■ Selected excerpt
Box: Task-driven neural networks across cortex

The field of task-driven neural networks [140, 463, 464] use deep learning to better understand representation and computation in natural neural networks. Originally applied to form vision in the ventral visual stream, a large number of other areas and phenomena have now been investigated fruitfully using these methods. We list some of these here.

  • Visual System

    • Foundational work showed deep CNNs trained on object recognition develop representations matching neural responses throughout the ventral stream, including IT [465, 466]

    • Later work validated that this could be used for manipulation of neural activity [67, 68, 112]

    • Unsupervised representations can account for responses in high-level visual cortex [62, 471]

    • Later work demonstrated similar principles in V1 [91] and V4 [95], as well as the dorsal visual stream [468, 472, 473, 474]

    • This work has now been extended to more specialized capabilities, including face processing [475], object context [476], visual attention mechanisms [411, 477], predictive processing [478] and letter processing [479]

  • Auditory Processing

    • Networks trained on speech and audio reveal hierarchical processing in auditory cortex [480]. Recent work has extended this to auditory scene analysis [481]

  • Language

    • Language model representations show striking similarities to cortical responses, including semantics [422, 482], syntactic processing [483], prediction in language areas [484], and hierarchical language processing [485]

  • Motor control

    • RNNs trained on motor tasks find similar representations to those of the brain [467]

    • RNNs have emerged as critical in modeling and understanding motor control [486, 487]

    • Recent developments have extended this through embodiment [196, 197, 200] and movement planning [488]

  • Olfactory processing

    • Chemical recognition networks develop piriform-like representations for odor encoding [489]

    • The evolution of the organization of olfaction can be replicated using task-driven neural network [490]

    • Networks trained on masked auto-encoding on chemical structures learn representations similar to humans [491]

  • Hippocampal formation

    • Spatial navigation networks develop representations similar to biological circuits, including grid cells [492, 493], place cells [494, 495] and head direction cells [496]

    • Place cells in the hippocampus compute a predictive map, similar to the Successor Representation used in RL [497], which can be emulated in biologically plausible neural network models [498, 499, 500]

    • Mapping sequences to cognitive maps reveals links between transformers and the hippocampus [501]

    • RNN models of planning can explain hippocampal replay [502]

  • Frontal lobe and executive function

    • Integration and selection can be accounted for by RNNs [503]

    • Meta-reinforcement learning captures prefrontal function [504]

    • ANNs can capture aspects of task switching [505] and multi-task learning [334]

    • Mental simulation can be accounted for by predictive world models [469]

While task-driven neural networks have proven a critical tool in understanding biological neural networks, important gaps remain. Understanding computation in non-sensory, non-motor regions remains difficult [506]. A fundamental bottleneck is the lack of good artificial models for some tasks (e.g. reasoning, [507]). Most models only account for one area rather than a range of areas, although multimodal models have become more popular. While deep ANNs are some of the best current models of neural function, it is not unusual that they account for a small proportion of the relevant variance. Capturing neural and individual variability as well as changes throughout development remain a significant long-term challenge.

[Stored data entries]
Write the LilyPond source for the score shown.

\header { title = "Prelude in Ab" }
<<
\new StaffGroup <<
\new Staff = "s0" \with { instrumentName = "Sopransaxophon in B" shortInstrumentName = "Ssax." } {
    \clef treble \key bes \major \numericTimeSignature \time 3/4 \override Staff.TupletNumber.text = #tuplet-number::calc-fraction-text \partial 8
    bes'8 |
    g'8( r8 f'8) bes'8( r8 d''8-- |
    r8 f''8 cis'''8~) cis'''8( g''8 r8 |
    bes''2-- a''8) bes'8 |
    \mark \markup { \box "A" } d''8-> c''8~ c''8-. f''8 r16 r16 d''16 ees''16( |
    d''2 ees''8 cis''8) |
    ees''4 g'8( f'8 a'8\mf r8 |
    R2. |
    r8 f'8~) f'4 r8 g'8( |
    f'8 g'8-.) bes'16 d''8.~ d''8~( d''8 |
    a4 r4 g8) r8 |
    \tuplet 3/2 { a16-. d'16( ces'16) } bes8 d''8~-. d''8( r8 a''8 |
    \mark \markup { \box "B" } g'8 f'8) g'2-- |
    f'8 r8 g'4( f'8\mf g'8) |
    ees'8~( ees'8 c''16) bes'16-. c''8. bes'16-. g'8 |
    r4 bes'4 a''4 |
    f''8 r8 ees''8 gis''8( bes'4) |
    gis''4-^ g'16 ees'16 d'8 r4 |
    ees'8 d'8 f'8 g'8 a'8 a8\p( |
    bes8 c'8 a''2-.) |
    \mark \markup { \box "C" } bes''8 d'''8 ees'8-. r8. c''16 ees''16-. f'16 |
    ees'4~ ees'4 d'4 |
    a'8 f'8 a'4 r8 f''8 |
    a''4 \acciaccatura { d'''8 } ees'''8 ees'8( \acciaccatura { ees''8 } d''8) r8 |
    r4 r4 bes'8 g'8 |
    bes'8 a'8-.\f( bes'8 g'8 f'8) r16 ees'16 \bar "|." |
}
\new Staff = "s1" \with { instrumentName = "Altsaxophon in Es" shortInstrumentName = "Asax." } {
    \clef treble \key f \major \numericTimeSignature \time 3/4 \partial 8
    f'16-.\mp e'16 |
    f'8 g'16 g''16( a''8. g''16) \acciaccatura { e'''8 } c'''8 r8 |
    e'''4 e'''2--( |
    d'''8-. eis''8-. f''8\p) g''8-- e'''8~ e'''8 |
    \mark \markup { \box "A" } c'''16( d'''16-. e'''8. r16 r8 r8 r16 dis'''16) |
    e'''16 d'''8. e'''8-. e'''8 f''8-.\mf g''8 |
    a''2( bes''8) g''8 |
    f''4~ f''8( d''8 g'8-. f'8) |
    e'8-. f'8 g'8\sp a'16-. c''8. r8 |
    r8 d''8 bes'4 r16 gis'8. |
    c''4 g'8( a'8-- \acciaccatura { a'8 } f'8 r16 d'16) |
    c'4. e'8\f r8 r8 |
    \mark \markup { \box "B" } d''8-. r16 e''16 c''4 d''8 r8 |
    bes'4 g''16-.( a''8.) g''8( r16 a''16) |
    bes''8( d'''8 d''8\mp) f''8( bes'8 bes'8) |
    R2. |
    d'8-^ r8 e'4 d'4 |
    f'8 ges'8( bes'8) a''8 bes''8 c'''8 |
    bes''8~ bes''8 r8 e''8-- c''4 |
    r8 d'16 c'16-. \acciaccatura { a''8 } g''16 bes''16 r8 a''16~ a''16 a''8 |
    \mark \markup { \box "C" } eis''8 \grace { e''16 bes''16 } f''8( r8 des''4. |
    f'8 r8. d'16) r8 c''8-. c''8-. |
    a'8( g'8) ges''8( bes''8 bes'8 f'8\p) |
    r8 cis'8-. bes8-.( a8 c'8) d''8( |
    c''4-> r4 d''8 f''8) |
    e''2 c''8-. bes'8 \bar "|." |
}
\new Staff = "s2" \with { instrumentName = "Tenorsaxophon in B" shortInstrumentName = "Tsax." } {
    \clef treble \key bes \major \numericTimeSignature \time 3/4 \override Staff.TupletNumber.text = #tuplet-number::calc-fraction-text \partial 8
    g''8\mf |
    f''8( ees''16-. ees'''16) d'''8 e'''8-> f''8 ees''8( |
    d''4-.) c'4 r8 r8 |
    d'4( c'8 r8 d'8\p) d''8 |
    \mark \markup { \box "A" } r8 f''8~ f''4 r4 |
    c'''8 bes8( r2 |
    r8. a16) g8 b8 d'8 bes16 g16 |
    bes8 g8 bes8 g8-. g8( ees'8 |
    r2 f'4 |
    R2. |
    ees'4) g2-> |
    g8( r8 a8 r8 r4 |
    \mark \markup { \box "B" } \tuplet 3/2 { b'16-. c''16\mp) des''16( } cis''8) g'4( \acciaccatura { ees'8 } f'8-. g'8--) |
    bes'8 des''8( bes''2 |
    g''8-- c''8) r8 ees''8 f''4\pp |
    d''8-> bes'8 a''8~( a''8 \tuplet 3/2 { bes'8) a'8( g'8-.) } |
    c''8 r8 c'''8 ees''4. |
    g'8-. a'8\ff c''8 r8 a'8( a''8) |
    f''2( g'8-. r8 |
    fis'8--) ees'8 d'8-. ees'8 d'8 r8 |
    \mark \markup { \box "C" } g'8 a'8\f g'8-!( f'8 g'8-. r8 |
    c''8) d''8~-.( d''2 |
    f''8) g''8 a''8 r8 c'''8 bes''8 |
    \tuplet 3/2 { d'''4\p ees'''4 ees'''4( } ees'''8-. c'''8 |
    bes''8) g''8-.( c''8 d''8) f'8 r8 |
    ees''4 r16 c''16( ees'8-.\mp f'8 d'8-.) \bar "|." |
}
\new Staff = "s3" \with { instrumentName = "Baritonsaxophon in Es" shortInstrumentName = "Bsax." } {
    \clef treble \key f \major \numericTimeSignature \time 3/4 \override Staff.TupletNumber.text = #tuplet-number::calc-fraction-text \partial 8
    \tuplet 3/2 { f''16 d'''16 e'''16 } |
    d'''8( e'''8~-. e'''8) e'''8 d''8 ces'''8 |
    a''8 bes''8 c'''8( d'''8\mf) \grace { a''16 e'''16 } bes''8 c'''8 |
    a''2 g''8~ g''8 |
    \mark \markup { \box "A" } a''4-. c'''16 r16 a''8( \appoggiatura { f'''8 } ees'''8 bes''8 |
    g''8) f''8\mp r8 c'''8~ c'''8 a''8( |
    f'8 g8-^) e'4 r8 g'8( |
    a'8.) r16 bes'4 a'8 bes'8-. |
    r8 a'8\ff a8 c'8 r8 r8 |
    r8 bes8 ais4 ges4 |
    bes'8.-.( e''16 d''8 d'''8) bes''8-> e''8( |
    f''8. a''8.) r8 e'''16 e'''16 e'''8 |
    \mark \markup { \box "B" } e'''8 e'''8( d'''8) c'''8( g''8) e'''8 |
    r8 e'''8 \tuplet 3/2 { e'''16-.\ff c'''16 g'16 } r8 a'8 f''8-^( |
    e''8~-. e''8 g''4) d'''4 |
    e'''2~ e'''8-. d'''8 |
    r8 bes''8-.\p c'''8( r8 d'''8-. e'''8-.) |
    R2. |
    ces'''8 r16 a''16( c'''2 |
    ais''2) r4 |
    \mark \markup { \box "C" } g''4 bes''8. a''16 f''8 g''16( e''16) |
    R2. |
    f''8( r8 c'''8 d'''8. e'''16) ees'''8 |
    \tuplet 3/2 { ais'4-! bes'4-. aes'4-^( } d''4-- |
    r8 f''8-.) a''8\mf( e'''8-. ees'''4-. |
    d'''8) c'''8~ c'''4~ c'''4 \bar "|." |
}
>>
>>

■ What you need to do
A. From the box on task-driven neural networks, extract the stretch from "While task-driven neural" through "significant long-term challenge.".
B. According to the box on task-driven neural networks, what kind of representations do chemical recognition networks develop for odor encoding?

■ Numbered answers
A.
While task-driven neural networks have proven a critical tool in understanding biological neural networks, important gaps remain. Understanding computation in non-sensory, non-motor regions remains difficult [506]. A fundamental bottleneck is the lack of good artificial models for some tasks (e.g. reasoning, [507]). Most models only account for one area rather than a range of areas, although multimodal models have become more popular. While deep ANNs are some of the best current models of neural function, it is not unusual that they account for a small proportion of the relevant variance. Capturing neural and individual variability as well as changes throughout development remain a significant long-term challenge.

B. Piriform-like representations.